§ Quoted passage

-- -- --

If he's determined to do it the 'old fashioned way', then all he's doing is cheating on you.


----------



## Lostinlove77 (Jan 22, 2014)

ScarletBegonias said:


> I can't have anymore children.My husband went into marriage with me knowing this.It would be like a punch to the gut to have him suddenly say he must have a child.
> 
> In your situation a surrogate might be the best option. Your egg and his sperm though that way the baby is truly yours together. Some surrogate programs are designed for women who can't produce eggs.But I say if you can produce them,use them.
> 
> Sounds to me like he's trying to have sex with another woman under the guise of wanting a baby. If he wants a baby that badly,he can get it via surrogate and not do it by cheating on you.


Thanks for the feedback. When our relationship began he discussed having a big family. We didn't know I would have these problems. We have no more money for a surrogate. I feel stuck because any decision will end in one of us hurt. He says he is not thinking about that now, but it may happen and he wanted me to know. I feel I am waiting for the other shoe to drop. Can anyone else help me?


----------



## ScarletBegonias (Jun 26, 2012)

-- -- --

§ Dataset extract

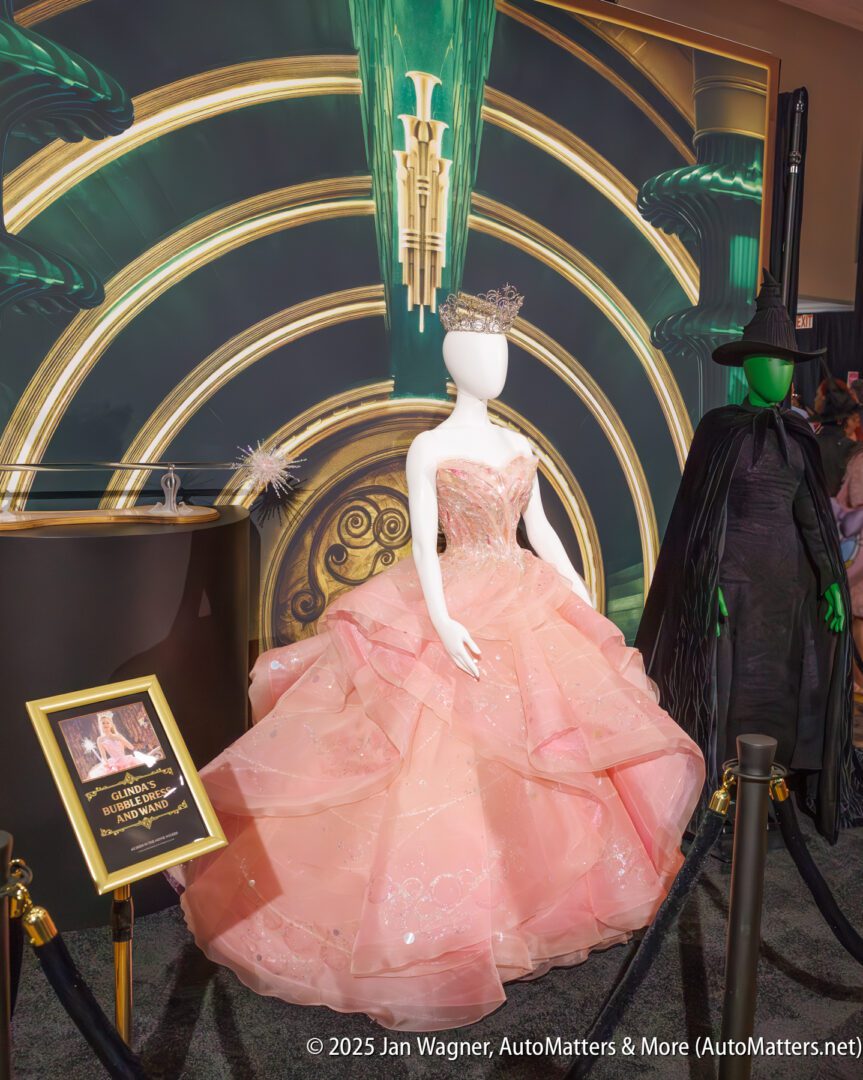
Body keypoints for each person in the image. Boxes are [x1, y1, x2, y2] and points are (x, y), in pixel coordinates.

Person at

-- -- --

§ Exercises
1. In the forum thread, what did the husband talk about when the relationship began?
2. List every sentence in the forum thread that contains the word "surrogate".
3. Please reproduce the part of the forum thread starting with "Thanks for the" and going on through "else help me?".

§ List of solutions
1. Having a big family.

2.
In your situation a surrogate might be the best option.
Some surrogate programs are designed for women who can't produce eggs.
If he wants a baby that badly,he can get it via surrogate and not do it by cheating on you.
We have no more money for a surrogate.

3.
Thanks for the feedback. When our relationship began he discussed having a big family. We didn't know I would have these problems. We have no more money for a surrogate. I feel stuck because any decision will end in one of us hurt. He says he is not thinking about that now, but it may happen and he wanted me to know. I feel I am waiting for the other shoe to drop. Can anyone else help me?